Nevertheless, Huawei will be facing an uphill battle trying to convince customers to embrace Harmony. Statista reports that 98.1 percent of the world uses either Android or iOS. That said, two factors might allow Huawei to achieve its goal of smartphone market supremacy.
American Components and 5G Deployment
Although the Commerce Department forced firms like Google and Intel to suspend their relationships Huawei, the company has still been able to source some American components. In June, Micron announced that it found a loophole in the trade ban which allows it to resume selling some of its semiconductors to the Sino corporation. Three months later, Qualcomm made a similar disclosure.

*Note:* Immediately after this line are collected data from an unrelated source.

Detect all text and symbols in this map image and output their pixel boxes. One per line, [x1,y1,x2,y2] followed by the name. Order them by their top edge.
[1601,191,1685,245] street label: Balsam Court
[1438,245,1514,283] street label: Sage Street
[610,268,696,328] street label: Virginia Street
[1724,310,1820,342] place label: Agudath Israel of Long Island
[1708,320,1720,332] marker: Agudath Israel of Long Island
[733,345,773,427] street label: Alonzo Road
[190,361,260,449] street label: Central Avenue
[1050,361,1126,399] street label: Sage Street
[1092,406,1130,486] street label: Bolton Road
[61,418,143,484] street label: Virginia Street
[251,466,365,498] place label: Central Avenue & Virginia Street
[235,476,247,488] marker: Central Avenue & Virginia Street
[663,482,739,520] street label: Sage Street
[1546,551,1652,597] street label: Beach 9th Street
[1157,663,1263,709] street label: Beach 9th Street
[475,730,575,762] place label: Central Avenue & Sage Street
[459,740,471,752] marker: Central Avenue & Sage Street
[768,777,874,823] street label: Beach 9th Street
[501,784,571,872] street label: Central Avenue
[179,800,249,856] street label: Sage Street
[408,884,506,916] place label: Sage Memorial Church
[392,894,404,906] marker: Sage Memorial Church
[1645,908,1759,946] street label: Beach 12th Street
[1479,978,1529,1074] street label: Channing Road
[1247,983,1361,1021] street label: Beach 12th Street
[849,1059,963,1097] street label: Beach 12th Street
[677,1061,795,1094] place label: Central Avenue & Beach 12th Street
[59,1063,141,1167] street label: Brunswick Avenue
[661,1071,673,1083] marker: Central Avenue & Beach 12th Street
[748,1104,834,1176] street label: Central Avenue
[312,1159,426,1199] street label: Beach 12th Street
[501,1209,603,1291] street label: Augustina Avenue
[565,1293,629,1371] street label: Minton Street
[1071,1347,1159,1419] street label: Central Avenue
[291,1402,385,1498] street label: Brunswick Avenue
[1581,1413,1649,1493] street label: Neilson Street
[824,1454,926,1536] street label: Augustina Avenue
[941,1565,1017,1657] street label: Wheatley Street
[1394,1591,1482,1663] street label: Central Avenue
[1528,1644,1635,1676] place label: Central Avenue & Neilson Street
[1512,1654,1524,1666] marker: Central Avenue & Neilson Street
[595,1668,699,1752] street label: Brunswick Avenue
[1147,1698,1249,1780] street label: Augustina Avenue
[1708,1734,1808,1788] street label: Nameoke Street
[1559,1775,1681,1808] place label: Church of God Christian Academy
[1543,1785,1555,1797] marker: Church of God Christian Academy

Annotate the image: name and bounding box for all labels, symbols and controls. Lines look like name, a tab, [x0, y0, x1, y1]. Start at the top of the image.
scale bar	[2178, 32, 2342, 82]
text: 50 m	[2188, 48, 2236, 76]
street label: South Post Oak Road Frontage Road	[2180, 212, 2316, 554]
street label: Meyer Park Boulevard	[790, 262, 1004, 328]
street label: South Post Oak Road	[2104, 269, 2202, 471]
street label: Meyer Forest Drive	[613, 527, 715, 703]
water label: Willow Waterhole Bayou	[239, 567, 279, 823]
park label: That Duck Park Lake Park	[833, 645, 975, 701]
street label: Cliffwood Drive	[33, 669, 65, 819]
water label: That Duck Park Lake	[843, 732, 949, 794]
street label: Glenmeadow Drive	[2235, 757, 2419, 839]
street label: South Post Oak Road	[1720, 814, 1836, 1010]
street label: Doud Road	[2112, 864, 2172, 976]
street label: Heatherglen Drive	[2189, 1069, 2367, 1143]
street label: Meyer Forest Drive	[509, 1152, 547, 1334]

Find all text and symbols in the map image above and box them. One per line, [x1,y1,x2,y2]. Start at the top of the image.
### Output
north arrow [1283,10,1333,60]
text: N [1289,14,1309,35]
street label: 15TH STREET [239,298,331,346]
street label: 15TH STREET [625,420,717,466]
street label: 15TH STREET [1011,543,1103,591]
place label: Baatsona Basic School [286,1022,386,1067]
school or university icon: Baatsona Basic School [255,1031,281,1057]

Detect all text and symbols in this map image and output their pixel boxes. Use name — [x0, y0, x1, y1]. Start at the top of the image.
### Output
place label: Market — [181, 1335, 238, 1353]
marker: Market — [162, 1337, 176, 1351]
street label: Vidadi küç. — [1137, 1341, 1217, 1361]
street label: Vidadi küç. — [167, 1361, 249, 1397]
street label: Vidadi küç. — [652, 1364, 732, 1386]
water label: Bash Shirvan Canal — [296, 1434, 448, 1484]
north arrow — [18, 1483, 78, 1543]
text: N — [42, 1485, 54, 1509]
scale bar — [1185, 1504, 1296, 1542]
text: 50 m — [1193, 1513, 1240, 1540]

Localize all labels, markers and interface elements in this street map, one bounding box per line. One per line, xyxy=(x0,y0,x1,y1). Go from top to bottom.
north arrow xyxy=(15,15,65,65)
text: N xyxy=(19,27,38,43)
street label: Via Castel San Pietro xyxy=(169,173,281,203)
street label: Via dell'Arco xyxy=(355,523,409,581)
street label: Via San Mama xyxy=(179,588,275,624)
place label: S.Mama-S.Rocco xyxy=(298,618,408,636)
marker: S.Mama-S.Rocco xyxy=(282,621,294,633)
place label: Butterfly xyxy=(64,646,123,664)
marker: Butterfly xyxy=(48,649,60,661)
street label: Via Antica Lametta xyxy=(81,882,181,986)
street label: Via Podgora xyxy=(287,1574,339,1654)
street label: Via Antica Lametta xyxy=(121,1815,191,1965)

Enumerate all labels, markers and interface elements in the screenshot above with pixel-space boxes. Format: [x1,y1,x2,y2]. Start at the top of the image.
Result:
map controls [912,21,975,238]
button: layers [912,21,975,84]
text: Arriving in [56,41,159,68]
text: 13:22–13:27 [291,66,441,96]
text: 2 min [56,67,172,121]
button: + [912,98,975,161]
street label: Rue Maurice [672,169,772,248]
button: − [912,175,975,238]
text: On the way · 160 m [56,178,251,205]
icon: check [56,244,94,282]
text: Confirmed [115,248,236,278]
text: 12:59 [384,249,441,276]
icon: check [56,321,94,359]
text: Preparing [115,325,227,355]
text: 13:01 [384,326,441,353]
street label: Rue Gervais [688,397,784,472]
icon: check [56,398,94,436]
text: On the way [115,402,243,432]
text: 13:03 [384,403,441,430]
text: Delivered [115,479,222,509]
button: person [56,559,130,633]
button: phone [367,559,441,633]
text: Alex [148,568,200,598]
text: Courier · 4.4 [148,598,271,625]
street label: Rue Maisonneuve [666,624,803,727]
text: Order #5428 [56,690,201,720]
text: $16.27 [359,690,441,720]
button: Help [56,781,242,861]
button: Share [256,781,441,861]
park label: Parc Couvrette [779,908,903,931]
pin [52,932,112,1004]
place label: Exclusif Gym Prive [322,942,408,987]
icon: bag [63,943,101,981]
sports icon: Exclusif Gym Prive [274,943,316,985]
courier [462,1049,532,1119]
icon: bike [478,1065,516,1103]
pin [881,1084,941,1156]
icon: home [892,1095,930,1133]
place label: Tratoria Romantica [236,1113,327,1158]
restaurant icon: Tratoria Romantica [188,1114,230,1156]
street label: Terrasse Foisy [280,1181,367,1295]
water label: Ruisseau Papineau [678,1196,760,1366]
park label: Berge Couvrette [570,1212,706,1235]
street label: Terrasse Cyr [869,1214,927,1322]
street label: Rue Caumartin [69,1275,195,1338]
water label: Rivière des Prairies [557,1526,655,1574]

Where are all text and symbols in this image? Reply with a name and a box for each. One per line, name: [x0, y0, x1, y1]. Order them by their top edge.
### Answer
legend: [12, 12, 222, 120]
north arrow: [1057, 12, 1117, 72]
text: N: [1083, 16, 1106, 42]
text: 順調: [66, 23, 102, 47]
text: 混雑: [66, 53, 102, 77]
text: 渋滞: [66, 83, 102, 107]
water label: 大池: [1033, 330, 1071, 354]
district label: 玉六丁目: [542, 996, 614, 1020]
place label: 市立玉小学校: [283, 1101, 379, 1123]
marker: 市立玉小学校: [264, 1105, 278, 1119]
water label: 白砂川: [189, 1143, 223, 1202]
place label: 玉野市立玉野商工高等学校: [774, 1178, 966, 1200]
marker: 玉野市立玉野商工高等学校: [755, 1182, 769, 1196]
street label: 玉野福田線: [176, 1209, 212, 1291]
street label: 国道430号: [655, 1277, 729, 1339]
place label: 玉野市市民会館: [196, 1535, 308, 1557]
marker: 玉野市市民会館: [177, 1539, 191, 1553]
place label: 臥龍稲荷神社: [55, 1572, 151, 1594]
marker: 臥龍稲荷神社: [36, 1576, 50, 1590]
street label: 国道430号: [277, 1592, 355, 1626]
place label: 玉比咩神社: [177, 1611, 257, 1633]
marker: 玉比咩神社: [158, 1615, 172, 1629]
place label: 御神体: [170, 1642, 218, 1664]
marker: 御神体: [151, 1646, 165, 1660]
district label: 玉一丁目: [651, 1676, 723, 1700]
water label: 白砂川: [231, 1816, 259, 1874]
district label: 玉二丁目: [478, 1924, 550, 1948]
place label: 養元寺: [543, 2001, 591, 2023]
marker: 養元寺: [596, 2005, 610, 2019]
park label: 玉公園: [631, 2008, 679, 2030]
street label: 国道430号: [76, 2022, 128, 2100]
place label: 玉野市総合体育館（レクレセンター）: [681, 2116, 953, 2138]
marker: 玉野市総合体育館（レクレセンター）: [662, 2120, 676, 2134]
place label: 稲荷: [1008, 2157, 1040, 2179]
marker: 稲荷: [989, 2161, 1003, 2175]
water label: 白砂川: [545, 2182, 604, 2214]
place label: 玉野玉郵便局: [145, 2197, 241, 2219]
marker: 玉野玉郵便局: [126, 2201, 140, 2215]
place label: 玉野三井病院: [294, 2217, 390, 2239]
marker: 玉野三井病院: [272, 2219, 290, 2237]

As such, Huawei will likely be able to outfit its forthcoming mobile devices with Qualcomm’s best-in-class modems and Micron’s renowned smartphone memory.
Consequently, the corporation won’t have to worry about finding another, potentially inferior, source for those key components. Accordingly, the company can maintain its reputation among international consumers for producing excellent, feature-rich smartphones.
Furthermore, Huawei has taken the lead in the global deployment of fifth-generation mobile networking technology. As such, the firm is ensuring that consumers in lucrative regions like Southeast Asia, Europe, and the Middle East have access to 5G service. Therefore, Huawei might be able to draw some of the market share away from Apple as the Cupertino, California-based firm won’t release a 5G iPhone until late 2020.
It’s also worth noting that Samsung recently experienced a significant DRAM contamination problem that might delay its smartphone production.
As such, Huawei might be able to utilize 5G and its competitors’ production issues to bolster its market position.